OpenAI has agreed to purchase $38 billion of capacity at Amazon Web Services, the first deal it has signed with the industry leader in cloud infrastructure and the latest indication that the $500 billion artificial intelligence firm is no longer dependent on Microsoft.
The agreement announced on Monday will allow OpenAI to start running workloads on AWS infrastructure instantaneously, accessing hundreds of thousands of graphics processing units (GPUs) of Nvidia in the U.S., with an expansion planned in the coming years.
Amazon shares have ended 4 percent up on Monday, showing the highest closing value of the stock. The e-commerce giant has gained 14 percent in the past two trading days, the most favorable two-day trading since November 2022.
The initial stage of the agreement will be based on the current AWS data centers, and in the future, Amazon will expand more infrastructure on OpenAI.
Vice president of compute and machine learning services of AWS, Dave Brown, stated that “It’s completely separate capacity that we’re putting down. Some of that capacity is already available, and OpenAI is making use of that.”
OpenAI has been on a dealmaking spree of late, declaring about $1.4 trillion build-out deals with companies such as NVIDIA, Broadcom, Oracle, and Google, and has caused some to skeptically call the AI bubble, and others to doubt whether the nation has the power and resources necessary to make the grandiose promises a reality.
OpenAI has had a unique cloud deal with Microsoft, which initially supported this firm in 2019 and has dedicated up to $13 billion until this year.
Microsoft indicated that it was no longer the sole cloud provider of OpenAI and that it had transitioned to a model where it had a right of first refusal to new requests in January.
Preferential status of Microsoft also lapsed last week as per its newly agreed commercial terms with OpenAI, and therefore, the ChatGPT creator can now collaborate with the other hyperscalers.
However, OpenAI has already made cloud agreements with Oracle and Google, though AWS remains by far the leader in the market.
In Monday’s release, OpenAI CEO Sam Altman said, “Scaling frontier AI requires massive, reliable compute. Our partnership with AWS strengthens the broad compute ecosystem that will power this next era and bring advanced AI to everyone.”
OpenAI will continue to spend a lot with Microsoft, which confirms that promise by buying incremental $250 billion of Azure services last week.

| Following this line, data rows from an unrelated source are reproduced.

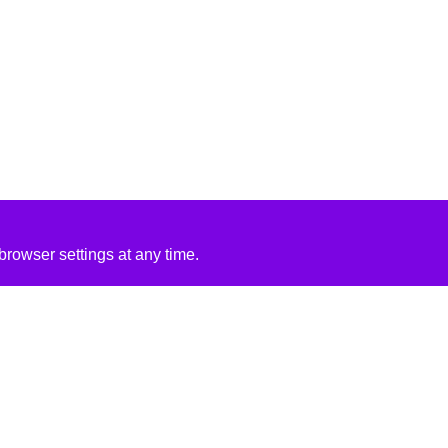
rowser settings at any time.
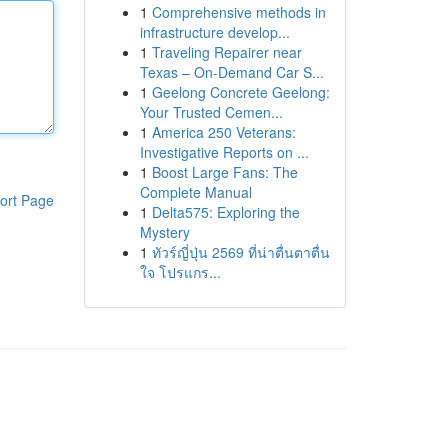
1
Comprehensive methods in
infrastructure develop...
1
Traveling Repairer near
Texas – On-Demand Car S...
1
Geelong Concrete Geelong:
Your Trusted Cemen...
1
America 250 Veterans:
Investigative Reports on ...
1
Boost Large Fans: The
Complete Manual
ort Page
1
Delta575: Exploring the
Mystery
1
ทัวร์ญี่ปุ่น 2569 ที่น่าตื่นตาตื่น
ใจ โปรแกร...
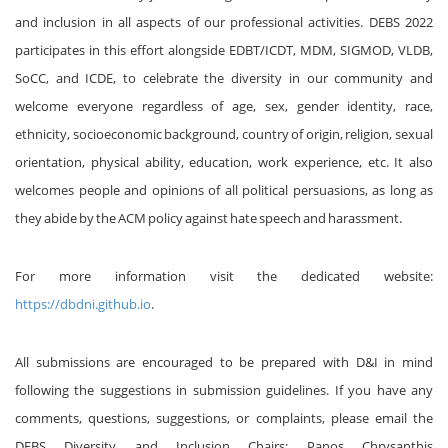
and inclusion in all aspects of our professional activities. DEBS 2022
participates in this effort alongside EDBT/ICDT, MDM, SIGMOD, VLDB,
SoCC, and ICDE, to celebrate the diversity in our community and
welcome everyone regardless of age, sex, gender identity, race,
ethnicity, socioeconomic background, country of origin, religion, sexual
orientation, physical ability, education, work experience, etc. It also
welcomes people and opinions of all political persuasions, as long as
they abide by the ACM policy against hate speech and harassment.
For more information visit the dedicated website:
https://dbdni.github.io
.
All submissions are encouraged to be prepared with D&I in mind
following the suggestions in submission guidelines. If you have any
comments, questions, suggestions, or complaints, please email the
DEBS Diversity and Inclusion Chairs: Panos Chrysanthis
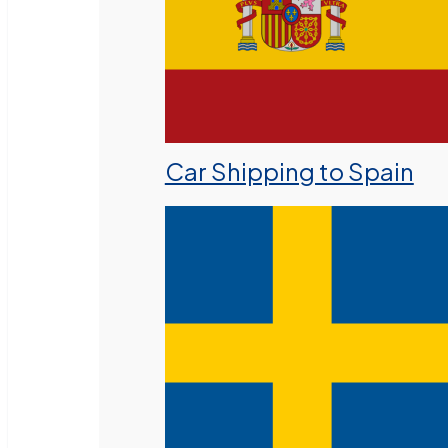
Car Shipping to Spain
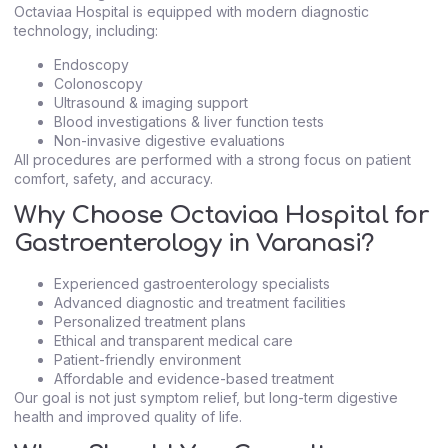
Octaviaa Hospital is equipped with modern diagnostic
technology, including:
Endoscopy
Colonoscopy
Ultrasound & imaging support
Blood investigations & liver function tests
Non-invasive digestive evaluations
All procedures are performed with a strong focus on patient
comfort, safety, and accuracy.
Why Choose Octaviaa Hospital for
Gastroenterology in Varanasi?
Experienced gastroenterology specialists
Advanced diagnostic and treatment facilities
Personalized treatment plans
Ethical and transparent medical care
Patient-friendly environment
Affordable and evidence-based treatment
Our goal is not just symptom relief, but long-term digestive
health and improved quality of life.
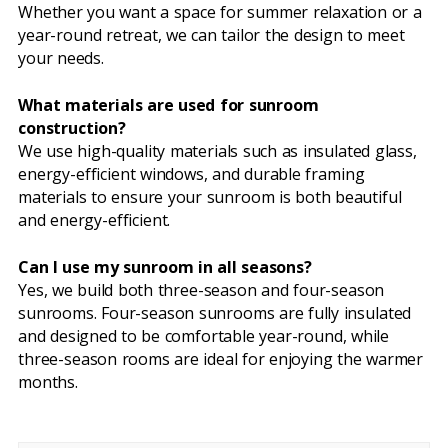
Whether you want a space for summer relaxation or a
year-round retreat, we can tailor the design to meet
your needs.
What materials are used for sunroom
construction?
We use high-quality materials such as insulated glass,
energy-efficient windows, and durable framing
materials to ensure your sunroom is both beautiful
and energy-efficient.
Can I use my sunroom in all seasons?
Yes, we build both three-season and four-season
sunrooms. Four-season sunrooms are fully insulated
and designed to be comfortable year-round, while
three-season rooms are ideal for enjoying the warmer
months.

In the case of Amazon, the agreement is meaningful not only in the size and scale of the agreement itself but also due to the fact that the cloud giant has close relations with OpenAI competitor Anthropic.
Amazon has spent billions of dollars on Anthropic and is now building a $11 billion data center campus in New Carlisle, Indiana, specifically to serve Anthropic’s workload.

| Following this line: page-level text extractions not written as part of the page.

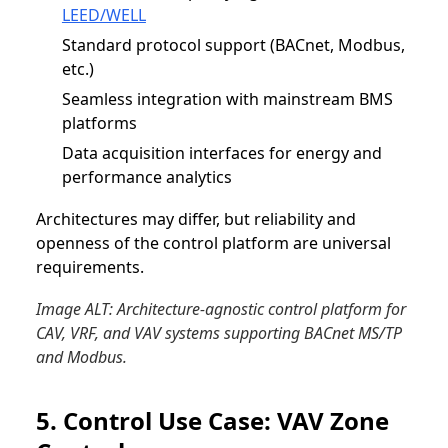
LEED/WELL
Standard protocol support (BACnet, Modbus,
etc.)
Seamless integration with mainstream BMS
platforms
Data acquisition interfaces for energy and
performance analytics
Architectures may differ, but reliability and
openness of the control platform are universal
requirements.
Image ALT: Architecture-agnostic control platform for
CAV, VRF, and VAV systems supporting BACnet MS/TP
and Modbus.
5. Control Use Case: VAV Zone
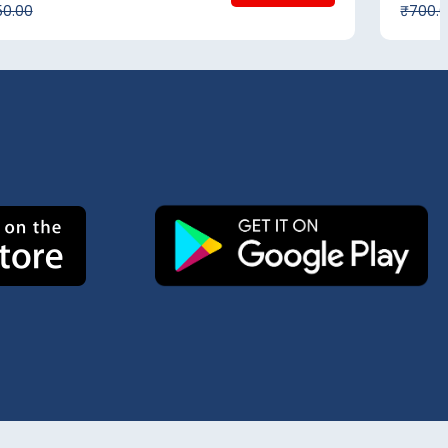
50.00
₹700.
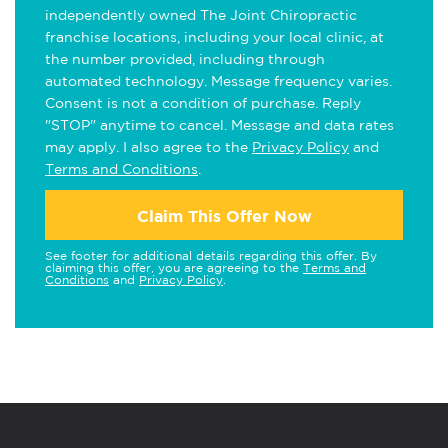
independently owned The Joint Chiropractic
franchise locations, including your local clinic, at
the number provided, including through
automated technology. Message frequency varies.
Consent is not a condition of purchase. Reply
"STOP" anytime to cancel. Message and data rates
may apply. I also agree to the
Privacy Policy
and
Terms and Conditions
.
Claim This Offer Now
See footer for additional details regarding this offer. By
claiming this offer, you are agreeing to the
Terms and
Conditions
and
Privacy Policy
.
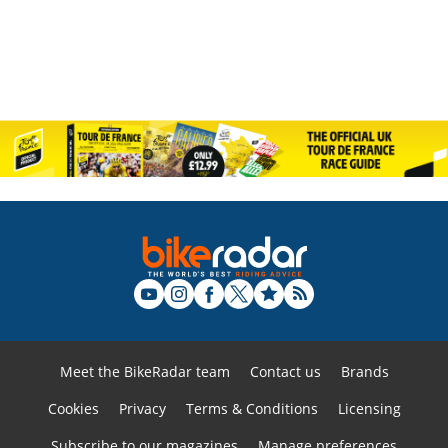
Meet the BikeRadar team
Contact us
Brands
Cookies
Privacy
Terms & Conditions
Licensing
Subscribe to our magazines
Manage preferences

In the release, AWS CEO Matt Garman added that “The breadth and immediate availability of optimized compute demonstrates why AWS is uniquely positioned to support OpenAI’s vast AI workloads.”
Amazon has announced more than 20 percent year-on-year revenue growth in AWS in its earnings report last week, surpassing analyst expectations.
However, at Microsoft and Google, the growth was higher, and they had reported cloud growth of 40 percent and 34 percent, respectively.
The existing agreement with OpenAI now is specifically to use Nvidia chips, two of them being popular Blackwell chips, though the use of other silicon can be considered in the future. Meanwhile, Anthropic is using the custom-built Trainium chip designed by Amazon in the new facility.
“We like Trainium because we’re able to give customers something that gives them better price performance and honestly gives them choice,” Brown stated, adding that he can’t issue any information on “anything we’ve done with OpenAI on Trainium at this point.”
The infrastructure will assist with inference, including the powering of ChatGPTs in real-time responses, also the training of the next-generation frontier models.
The current OpenAI can be scaled with AWS as required in the next seven years, although no plan beyond 2026 has been developed.
The foundation models of OpenAI, such as open-weight options, are already accessible via Bedrock, an AWS-managed service that provides access to top AI systems.
OpenAI models are applied in AWS by companies such as Peloton, Thomson Reuters, Comscore, and Triomics to code and solve mathematical problems, as well as scientific analysis and agentic workflows. Hence, the announcement on Monday will form a more direct relationship.
Brown said, “As part of this deal, OpenAI is a customer of AWS. They’ve committed to buying compute capacity from us, and we’re charging OpenAI for that capacity. It’s very, very straightforward.”
In the case of OpenAI, the most valuable private AI firm, the AWS deal is another move towards preparing to eventually go public.
OpenAI is signaling its independence and operational maturity by diversifying its cloud partners and locking in long-term capacity across providers.
Altman stated in a recent livestream that an IPO is “the most likely path” given OpenAI’s capital requirements. CFO Sarah Friar has shared that belief, positioning the recent corporate restructuring as a step toward going public.